Pascal s’intéresse non pas à l’existence de Dieu mais à
l’existence de celui qui croit que Dieu existe et à l’existence
de celui qui croit que Dieu n’existe pas. Au cours de la
problématisation ainsi amorcée on rencontrera d’autres
problèmes : « Va-t-on être jugé après sa mort ? ». C’est un
véritable problème car cette question établit un rapport
problématique entre Dieu et l’instance du jugement : « est-
ce que Dieu est un juge ? », etc. (Abc, « Question »).
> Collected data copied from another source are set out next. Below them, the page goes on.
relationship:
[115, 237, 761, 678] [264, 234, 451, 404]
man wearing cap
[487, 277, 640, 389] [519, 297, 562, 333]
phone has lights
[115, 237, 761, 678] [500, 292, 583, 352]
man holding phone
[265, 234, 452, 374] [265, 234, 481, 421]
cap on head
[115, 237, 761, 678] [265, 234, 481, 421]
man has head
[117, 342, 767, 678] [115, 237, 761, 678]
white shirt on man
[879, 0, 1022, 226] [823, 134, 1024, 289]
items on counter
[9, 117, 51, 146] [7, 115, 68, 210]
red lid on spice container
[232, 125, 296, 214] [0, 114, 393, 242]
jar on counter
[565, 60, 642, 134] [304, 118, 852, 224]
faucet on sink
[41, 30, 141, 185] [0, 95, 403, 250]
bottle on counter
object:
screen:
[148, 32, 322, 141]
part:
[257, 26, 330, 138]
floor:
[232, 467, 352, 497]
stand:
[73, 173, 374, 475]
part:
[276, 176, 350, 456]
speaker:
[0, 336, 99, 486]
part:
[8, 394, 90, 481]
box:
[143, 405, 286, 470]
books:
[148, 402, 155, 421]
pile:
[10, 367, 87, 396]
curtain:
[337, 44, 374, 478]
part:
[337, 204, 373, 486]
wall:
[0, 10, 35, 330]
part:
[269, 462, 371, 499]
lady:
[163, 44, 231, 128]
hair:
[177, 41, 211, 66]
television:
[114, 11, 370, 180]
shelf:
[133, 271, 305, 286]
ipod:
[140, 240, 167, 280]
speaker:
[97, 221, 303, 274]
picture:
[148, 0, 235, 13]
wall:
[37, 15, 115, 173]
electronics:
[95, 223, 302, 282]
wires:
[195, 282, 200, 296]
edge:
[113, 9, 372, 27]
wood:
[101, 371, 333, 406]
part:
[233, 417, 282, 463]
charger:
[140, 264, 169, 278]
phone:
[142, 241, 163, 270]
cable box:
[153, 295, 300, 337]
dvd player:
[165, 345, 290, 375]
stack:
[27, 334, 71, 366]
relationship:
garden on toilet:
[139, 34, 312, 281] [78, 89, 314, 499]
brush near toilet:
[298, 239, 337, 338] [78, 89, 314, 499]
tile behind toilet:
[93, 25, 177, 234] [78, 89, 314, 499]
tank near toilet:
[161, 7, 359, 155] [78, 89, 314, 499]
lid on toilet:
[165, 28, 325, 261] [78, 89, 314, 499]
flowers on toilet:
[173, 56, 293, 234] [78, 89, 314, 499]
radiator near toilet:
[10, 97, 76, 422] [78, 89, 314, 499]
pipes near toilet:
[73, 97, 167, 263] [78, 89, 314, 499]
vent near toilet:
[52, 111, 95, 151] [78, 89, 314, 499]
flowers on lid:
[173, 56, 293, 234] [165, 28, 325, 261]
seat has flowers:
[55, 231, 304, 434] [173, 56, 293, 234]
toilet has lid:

Ici, on
voit bien la différence entre, d’un côté, l’interrogation qui
suscite une opinion et s’arrête aussitôt cette opinion
énoncée, et de l’autre, la question qui amorce un problème
et conduit de proche en proche vers d’autres problèmes
toujours plus féconds.
Aussi la question « Que peut une religion ? » qui est la
nôtre entend-elle amorcer ce type de problèmes : est-ce
que la religion est créatrice ? Si oui, de quoi elle est
créatrice ? Selon quel plan et mobilisant quel(s) type(s) de
personnage(s) ? C’est le problème de la « création
religieuse », au même titre que la « création
philosophique » au ur de Qu’est-ce que la philosophie ?
Ainsi à la question « Que peut la philosophie ? » (ou
« Qu’est-ce que la philosophie ? », cela revient au même),
Deleuze répond : la philosophie crée des concepts.